Weiße Karte für Sarkozy

Frankreich Die Parteivorsitzende des Front National hält den Präsidenten für nicht wählbar, nachdem der zuletzt so oft zu verstehen gab, dass er das FN-Programm für wählbar hält

Marine Le Pen weiß genau, was die Stunde geschlagen hat. Wenn Nicolas Sarkozy nicht nur als Wahlkämpfer, sondern auch als Präsident der Republik den Front National (FN) öffentlich zur verfassungsmäßigen Partei erklärt, ist sie im Vorhof der Macht, mindestens der Regierungsteilhabe (in welcher Form auch immer), angekommen. Der Chef des Staates hat mit einer rassistischen Tönung vor der Wahl für sich mobilisiert und aus seiner Nähe zur FN-Programmatik und -Rhetorik kein Hehl gemacht.

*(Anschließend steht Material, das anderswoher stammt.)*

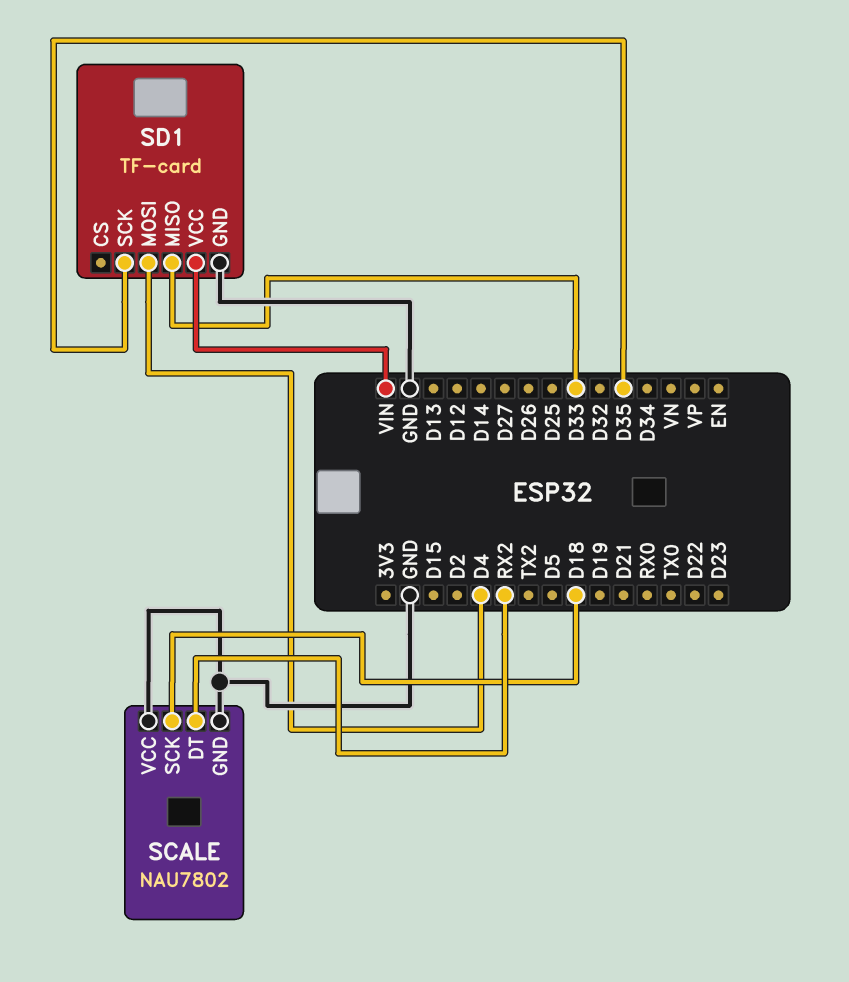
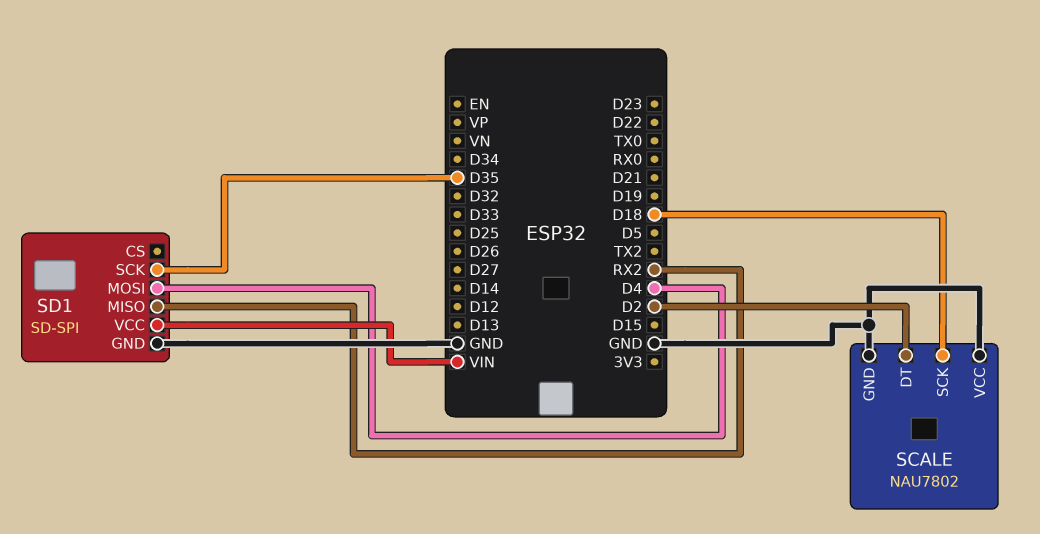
SCALE pin DT: RX2 -> D2
SD1: TF-card -> SD-SPI
SD1 pin MISO: D33 -> RX2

Wenn das so ist, dann erscheint das Original erst recht wählbar. 6,4 Millionen Franzosen haben dieser Auffassung beim ersten Wahlgang am 22. April Geltung verschafft. Wie viele werden es bei der anstehenden ersten Runde der Parlamentswahlen am 10. Juni sein? Muss diese Zahl hoch veranschlagt werden, hat Sarkozy seinen Anteil daran. Doch könnte er mit seiner Kampagne des „Frankreich den Franzosen“ möglicherweise mehr entsorgt haben als nur den europäischen Wertekanon. Die Fühlungnahme mit den Rechtsnationalen beschwört auch für seine eigene Partei, die Union pour un mouvement populaire (UMP), existenzielle Risiken herauf. Und Marine Le Pen hatte kein Interesse daran, mit ihrer Rede am 1. Mai in der letzten Phase des Wahlkampfes diese Risiken abzuschwächen. Warum sollte sie auch?

Marine-Bleu am 10. Juni

Dass sie Sarkozy eine Wahlempfehlung gönnt, konnte der nicht ernsthaft erwarten. Dass sie ihn nun gar ohrfeigt, hat ihn düpiert und schärft den Blick für die neuen Kräfteverhältnisse in Frankreich. Die Galionsfigur des Front National ruft zum „Vote blanc“ am 6. Mai, der Abgabe eines ungültigen Stimmzettels, aber zum „Bleu-Marine“ – eine Anspielung auf die staatstragende Farbe des FN – am 10. Juni bei der Stimmabgabe zur Nationalversammlung.

Den Präsidenten an sich abtropfen lassen und mit der weißen Karte abstrafen, unmissverständlicher ließ sich wohl kaum zum Ausdruck bringen, dass in den Augen der FN-Vorsitzenden Sarkozy nur noch zum Auslaufmodell taugt. Le Pen, die darauf besteht, dass ihre Partei sehr viel weniger extrem sei als die Tea Party in den USA, pflegt ihre Autarkie. Sie tut das öffentlich, selbstgefällig und herausfordernd, weil sie sich ihrer Stärke und ihres Einflusses in der Gesellschaft sicher sein kann.

Waren schon die 16,8 Prozent ihres Vaters Jean-Marie Le Pen in der ersten Runde des Präsidentenvotums von 2002 ein Alarmzeichen, so geht von Kampagne und Wahl 2012 die Botschaft aus: Es geht nicht mehr um Salonfähigkeit einer rechtspopulistischen Klientelpartei, sondern um die Hegemonie über eine bürgerliche Rechte unweit der politischen Mitte. Marine Le Pen will keine Steigbügelhalterin für Sarkozys zweite Präsidentschaft sein. Sie kommt längst als dessen Nachlassverwalterin in Betracht.

Sollte nach einer Niederlage des Amtsinhabers am 6. Mai die UMP in das zerfallen, was sie immer war – eine Bewegung, wie der Name schon sagt, aus Vereinen und Klubs, Salons und Hinterzimmern, Mäzenen und Karrieristen – bietet sich der FN zur Resteverwertung an. Es wird wieder eine politische Heimat suchen, wer nach dem 6. Mai heimat-, weil machtlos wurde. Mit anderen Worten, das Fraternisieren mit dem potenziellen Mehrheitsbeschaffer FN wird kein Sakrileg, sondern salonfähig sein. Was wollte Sarkozy anderes? Er muss sich nicht wundern, wenn Le Pen ihn nicht empfiehlt. Er hat sie doch selbst empfohlen und sich damit genau genommen für entbehrlich erklärt.